Inversion of Control |
Seems like Inversion of Control is all the rage these days. The Avalon project is completely based around it. Avalon uses detailed assembly descriptions to tie services together ... there's no way an Avalon component can "look up" another component; in Avalon you explicitly connect services together.
That's the basic concept of Inversion of Control; you don't create your objects, you describe how they should be created. You don't directly connect your components and services together in code, you describe which services are needed by which components, and the container is responsible for hooking it all together. The container creates all the objects, wires them together by setting the necessary properties, and determines when methods are invoked.
More recently, this concept has been renamed Dependency Injection.

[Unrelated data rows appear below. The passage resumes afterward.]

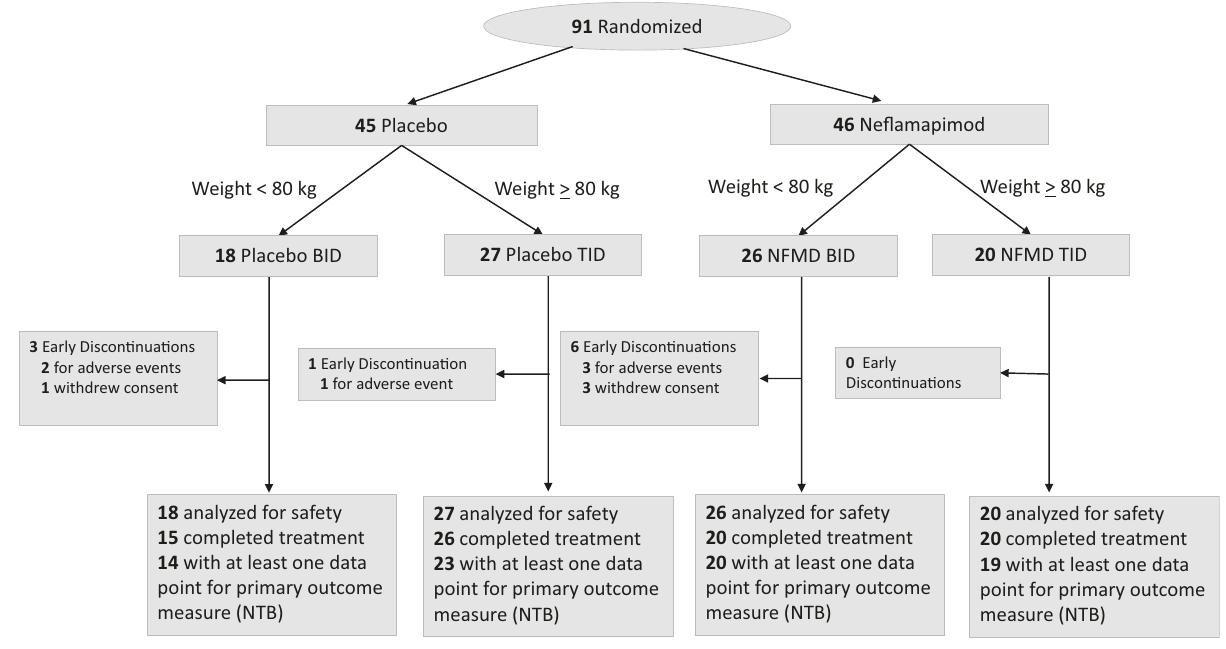
Fig. 4 | CONSORT fl ow diagram for the AscenD-LB Phase 2a clinical trial. CONSORT 2010 Statement fl ow diagram showing participant fl ow through each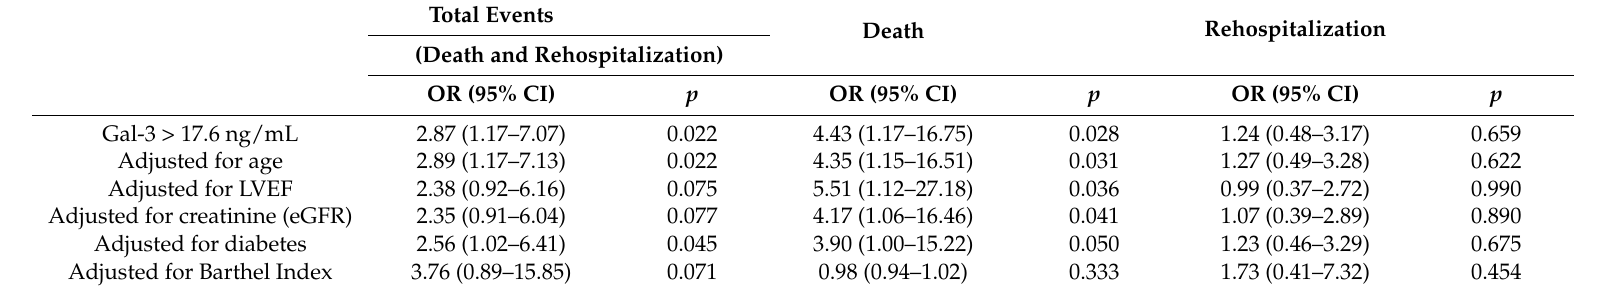
Table 3. Logistic regression: Galectin-3 value > 17.6 ng/mL.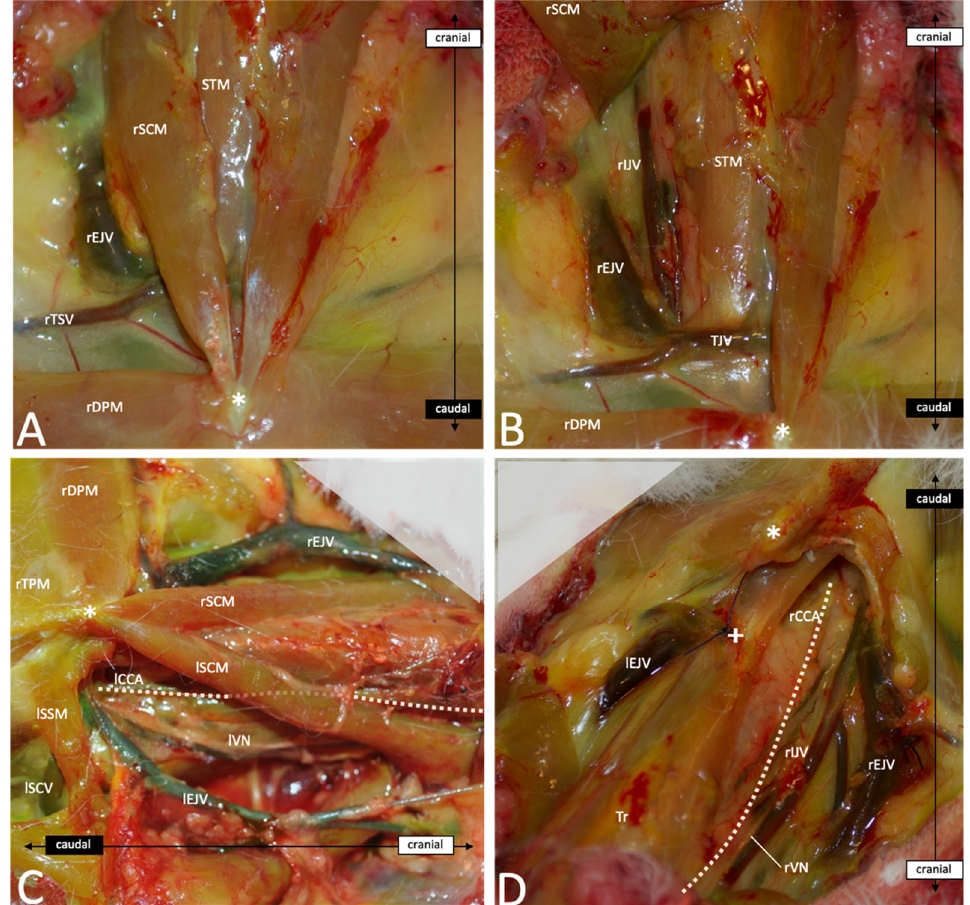
Figure 4. ( A ) Frontal view of the first superficial layer after skin incision and subcutaneous fat tissue dissection. ( B ) Frontal view after proximal section and reclination of the rSCM on the right side. ( C ) Left lateral view (surgical view for the approach on the left side of the neck) after resection of the lDMP and lTPM and dissection of the connective and fat tissue to free the neurovascular structures. The dotted line highlights the course of lCCA. ( D ) Cranial oblique overview on the right side (surgical view for the approach on the rCCA) after resection of the SCMs, the rDPM and rTPM and section of the TJV. The dotted line highlights the course of the rCCA. Abbreviations: *—tip of the manubrium sterni; +—section point of the transversal jugular vein; Tr—trachea; rSCM—right sternocephalicus muscle; lSCM—left sternocephalicus muscle; STM—sternothyroid muscle; rDPM—right descending pectoral muscle; rTPM—right transverse pectoral muscle; lSSM—left sternoscapular muscle; rEJV—right external jugular vein; lEJV—left external jugular vein; rIJV—right internal jugular vein; lIJV—left internal jugular vein; rTSV—right transverse scapular vein; TJV—transversal jugular vein; lSCV—left subclavian vein; lCCA—left common carotid artery; rCCA—right common carotid artery; lVN—left vagal nerve; rVN—right vagal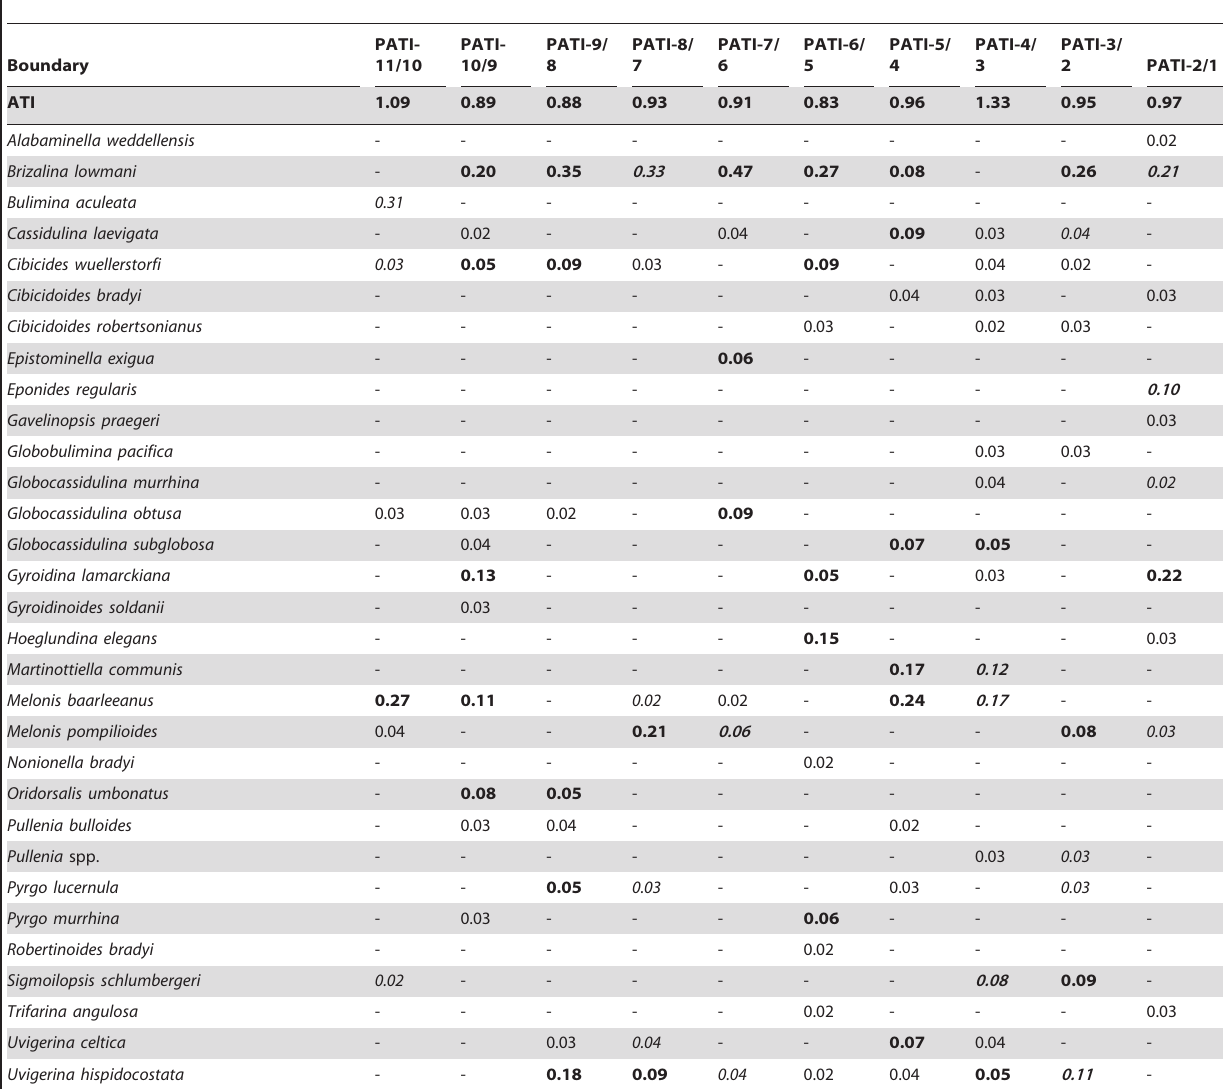
Table 1. Partial conditioned-on-boundary index (CoBI p ) for peak-bounded ATI s (PATI-) intervals in the Upper Quaternary in ODP Hole 994C, Blake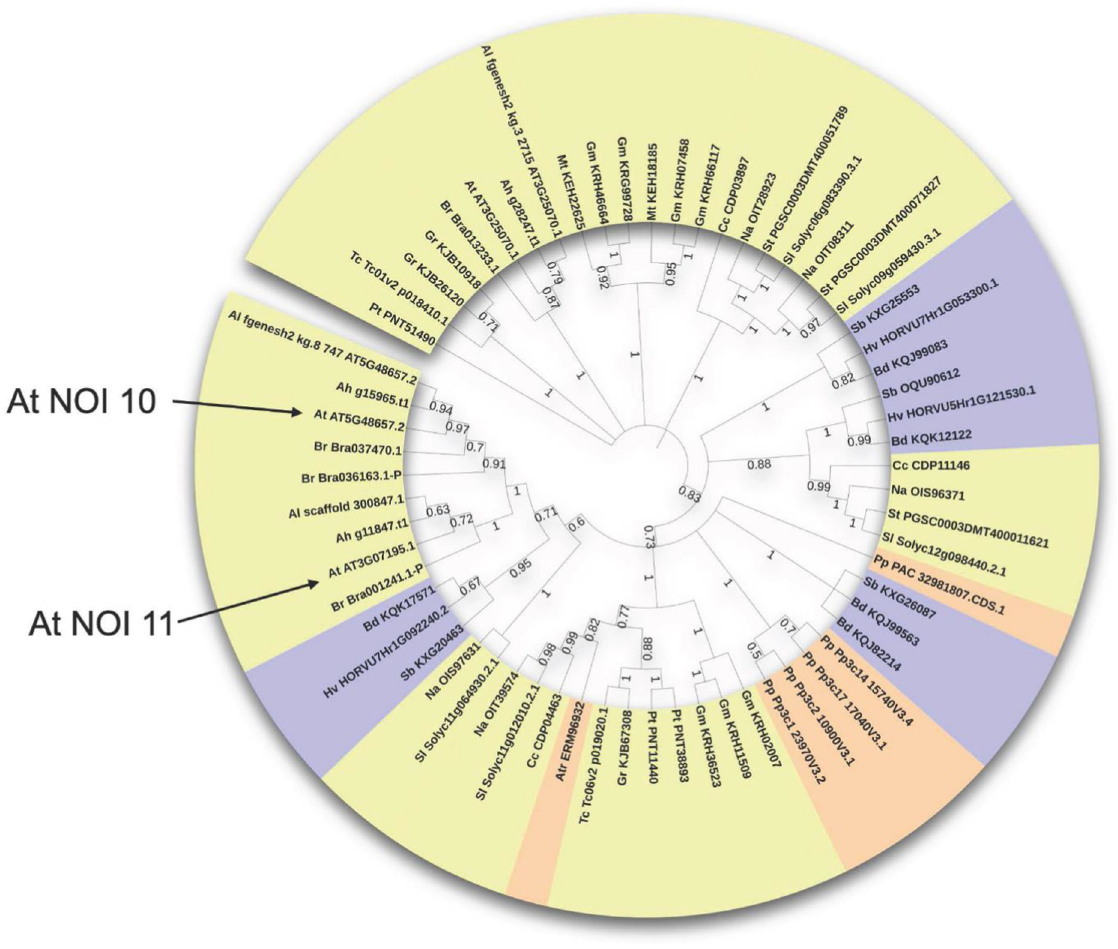
Fig 1. Phylogenetic tree of RIN4-like/NOI family long two-NOI proteins. Dicot labels are shown in yellow, monocot in purple, and PAS sequences in orange. The position in the tree of A . thaliana RIN4-like/NOI members upregulated after mite feeding is indicated. Branches are collapsed at 50% bootstrap, values higher than 50% are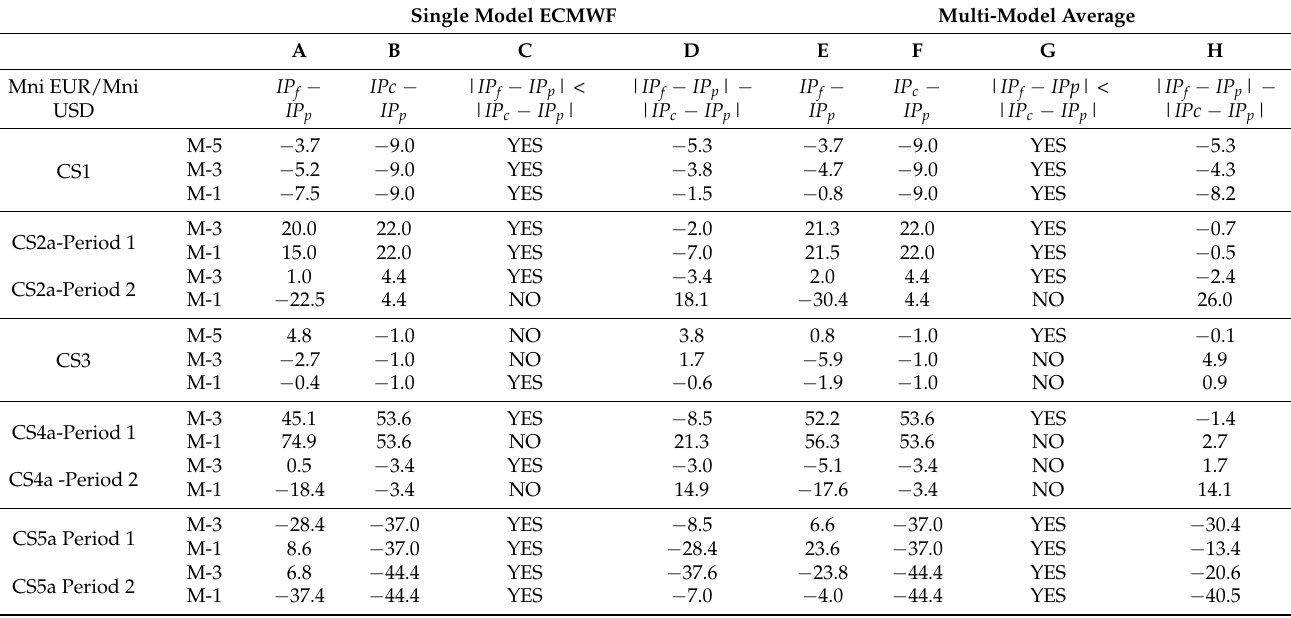
Table 2. Summary of results for the quantification of value-add in the Enel evaluation process for case studies CS1 to CS5a. Results are shown for different lead times (five (M-5) months, three (M-3) months, and one (M-1) month) and for a single model (ECMWF—columns A–D) and a multi-model average (Columns E–H). Indicators of Performance (IP) expressed in millions of Euros (millions of US dollars for CS5): IPf = seasonal forecast IP (test); IPp = actual IP (perfect forecast using actual data); IPc = climatology IP (control). Columns C and G show: YES—Equation (2) was fulfilled; NO—Equation (2) was not fulfilled. Columns D and H show the differences between the forecast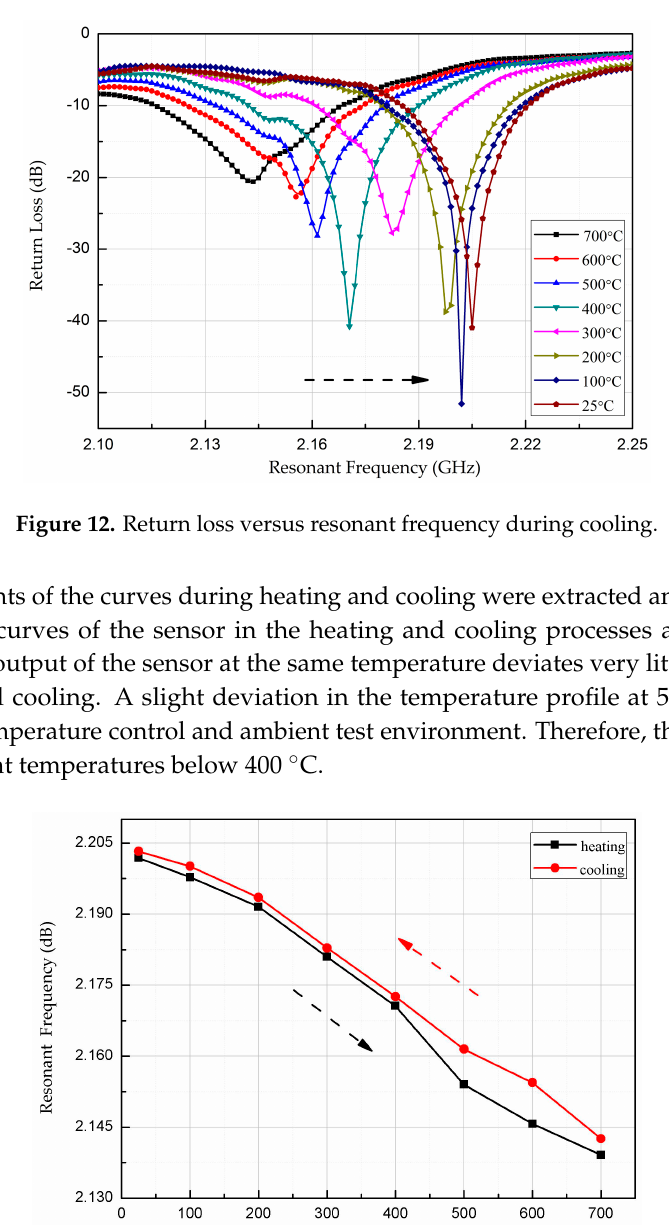
Figure 11. Valley resonant frequency versus temperature during heating.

There are three different implementation pattern types for IoC:
type-1 | Services need to implement a dedicated interface through which they are provided with an object from which they can look up dependencies (other services). This is the pattern used by the earlier containers provided by Avalon. |
type-2 | Services dependencies upon are assigned via JavaBeans properties (setter methods). Both HiveMind and Spring use this approach. |
type-3 | Services dependencies are provided as constructor parameters (and are not exposed as JavaBeans properties). This is the exclusive approach used by PicoContainer, and is also used in HiveMind and Spring. |
HiveMind is a much looser system than Avalon. HiveMind doesn't have an explicit assembly stage; it wires together all the modules it can find at runtime. HiveMind is responsible for creating services (including core implementations and interceptors). It is quite possible to create service factories that do very container-like things, including connecting services together. hivemind.BuilderFactory does just that, instantiating an object to act as the core service implementation, then setting properties of the object, some of which are references to services and configuration point element data.
In HiveMind, you are free to mix and match type-2 (property injection) and type-3 (constructor injection), setting some (or all) dependencies via a constructor and some (or all) via JavaBeans properties.
In addition, JavaBeans properties (for dependencies) can be write-only. You only need to provide a setter method. The properties are properties of the core service implementation, there is no need for the accessor methods to be part of the service interface.
HiveMind's lifecycle support is much more rudimentary than Avalon's. Your service implementations can get hivemindcallbacks when they are first created, and when they are discarded, by implementing certain interfaces.
Purist inversion of control, as in Avalon, may be more appropriate in well-constrained systems containing untrusted code. HiveMind is a layer below that, not an application server, but a microkernel. Although I can see using HiveMind as the infrastructure of an application server, even an Avalon application server, it doesn't directly overlap otherwise.